Asimismo, la hibridez cultural, constitutiva de la condición poscolonial, se manifiesta en esta novela por una estrategia expresiva palinódica de denegación oscilante37, es decir de un discurso que afirma por un lado, mientras que, por otro, ya sea por palabras, gestos o acciones, es simultáneamente negado. Potencia la liberación del pensamiento de las restricciones de lo reprimido, permitiendo que los saberes obliterados o negados penetren el discurso dominante y desacomoden la base de su autoridad. De esta manera, el poder hegemónico pierde su univocidad significacional y se abre al lenguaje del Otro.
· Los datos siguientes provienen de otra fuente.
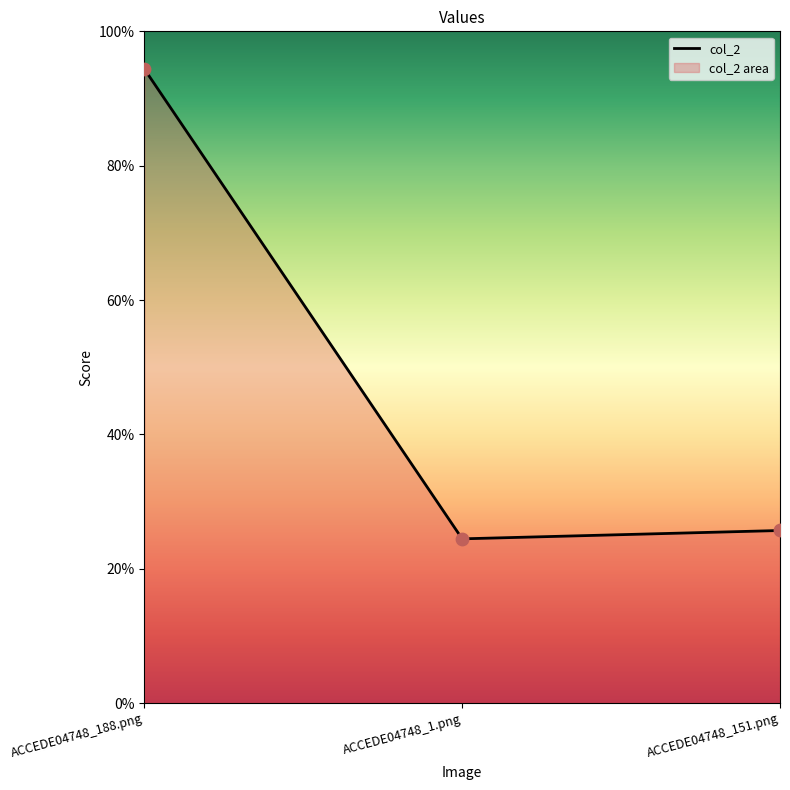

Which has a higher value, ACCEDE04748_151.png or ACCEDE04748_188.png?

ACCEDE04748_188.png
Profundizando en el inconsciente cultural, Valenzuela inscribe la huella del Otro, esencia desconocida que, quemando por dentro, puja por aflorar. Logra trazar un regreso de lo reprimido del discurso oficial y descubrir los paradigmas de dominio del autoritarismo fascista. Simultáneamente, como táctica de camuflaje, articula una mímica burlona y farsesca del discurso dominante represivo, destinada a eludir y resistir las circunstancias y posiciones de sometimiento a las que el orden hegemónico busca reducir a su Otro para consolidar su poder.
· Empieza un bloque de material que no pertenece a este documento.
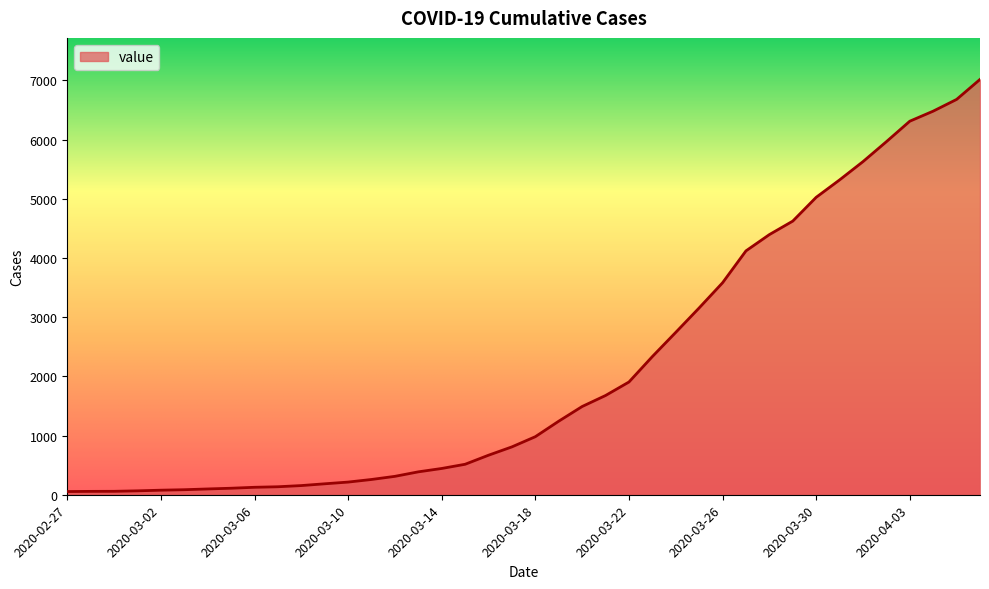

What is the difference between the maximum and minimum values?

6964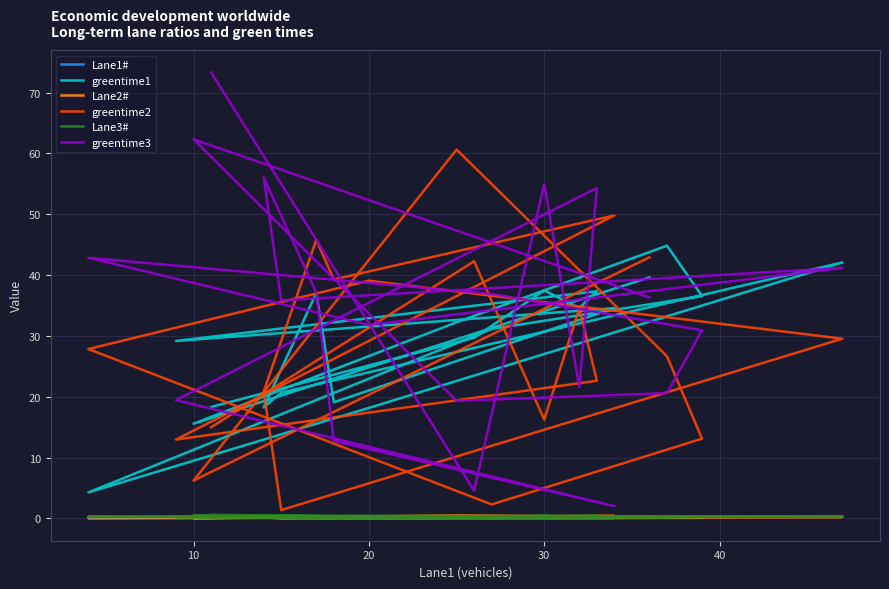

After their last crossing, which series has the higher values: Lane3# or Lane2#?

Lane3#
Al tiempo que articula voces dialógicas de diversas matrices culturales, Valenzuela crea, en Cola de lagartija, un momento híbrido38, momento generador de contra-energía y propiciador de cambio político, pues funciona como antídoto urticante contra los paradigmas dominantes, el control y la sangrienta represión. Este momento híbrido proyecta nuevas percepciones y concepciones del mundo y, en su asimilación, revela la heterogeneidad de la identidad cultural argentina en un espacio de prácticas ocultas, tanto políticas como religiosas, en un ámbito simbólico obliterado de una sociedad polifónica, de una Argentina contemporánea que, bajo una pátina de europeísmo civilizado y homogéneo, comparte una condición poscolonial latinoamericana: la hibridez cultural.